Ao ver essa cena todos os dias, me ocorrem algumas perguntas. A primeira delas é: ser morador de rua é um problema e em caso de resposta afirmativa, para quem?

O morador de rua se torna um problema da sociedade na medida em que – como enfatizou secretaria de Igualdade e Assistência Social, Cíntia de Almeida aos vereadores na Câmara Municipal – ele vive do dinheiro que alguém lhe dá.

A abordagem feita por esse morador provoca três reações de quem é abordado: Dó (alguém com um trocado entende que pode dar esse trocado a quem pede); Medo (alguém ao ser abordado para evitar qualquer nível de conflito dá o dinheiro) ou Desprezo (muitas vezes nem olha na cara de quem pede).

O morador de rua (a avenida Paulista, maior centro econômico da América Latina, virou uma local de concentração de pessoas nessa condição) é um fenômeno das cidades que não conseguem dar o mínimo de segurança social a quem foi defenestrado do sistema (moradia e emprego). E Sorocaba não está imune ao país.

##########

Tarefa proposta 1: Traduza para o inglês esta frase do texto sobre moradores de rua: "Ao ver essa cena todos os dias, me ocorrem algumas perguntas."
Tarefa proposta 2: Segundo o texto sobre moradores de rua, por que o morador de rua se torna um problema da sociedade? Responda em uma a três frases.
Tarefa proposta 3: Continue o texto sobre moradores de rua a partir da última frase apresentada.
O material a seguir não tem relação com o texto sobre moradores de rua.

Dados disponíveis:
##########

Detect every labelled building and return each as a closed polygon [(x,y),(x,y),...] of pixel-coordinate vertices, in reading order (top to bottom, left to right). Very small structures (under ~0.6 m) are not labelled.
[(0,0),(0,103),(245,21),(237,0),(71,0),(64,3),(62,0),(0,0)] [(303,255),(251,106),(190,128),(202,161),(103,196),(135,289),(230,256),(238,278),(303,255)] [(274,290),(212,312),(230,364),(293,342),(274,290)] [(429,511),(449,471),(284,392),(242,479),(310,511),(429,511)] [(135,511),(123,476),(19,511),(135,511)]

##########

Resposta do exercício 1: Seeing this scene every day, a few questions come to mind.

Resposta do exercício 2: Ele se torna um problema da sociedade na medida em que vive do dinheiro que alguém lhe dá. Esse ponto foi enfatizado por Cíntia de Almeida, da secretaria de Igualdade e Assistência Social, aos vereadores na Câmara Municipal.

Resposta do exercício 3:
Nesse sentido, o morador de rua é um problema do Estado que precisa, no mínimo, oferecer algum tipo de subsídio a ele (é o que diz a Constituição).

É um problema dele próprio, morador de rua, que – são raras as exceções – foi levado a essa situação, sem chance de decidir o contrário.

É um problema da polícia, uma vez que em meio a essa situação social se infiltram traficantes e até ladrões que se camuflam em meio a essa gente que só tem a rua.

Nesse sentido, quando a secretária Cíntia celebra uma diminuição no número de moradores de rua, está apenas criando motivo para que a sociedade olhe mais agudamente para o problema. Obviamente que a secretária sabe que está “enxugando gelo” e quando faz uma provocação como essa, de celebrar o imensurável, tira da zona do conforto os representantes da sociedade, nem que seja através de uma contestação feita pelo presidente da Câmara, chamando de fantasiosa a afirmação da secretária. É verdade, os números são fantasiosos, mas a realidade não é.

Mais que isso, a celebração da secretária desperta o olhar do sorocabano à realidade, ele se indigna com a fala da secretária, pois está atento à realidade de quem os moradores de rua estão em nossas ruas.

E é importante que o sorocabano não se acostume em ver seu semelhante vivendo na sarjeta. Se indignar significa que estamos imunes ao cinismo de que tudo vai bem.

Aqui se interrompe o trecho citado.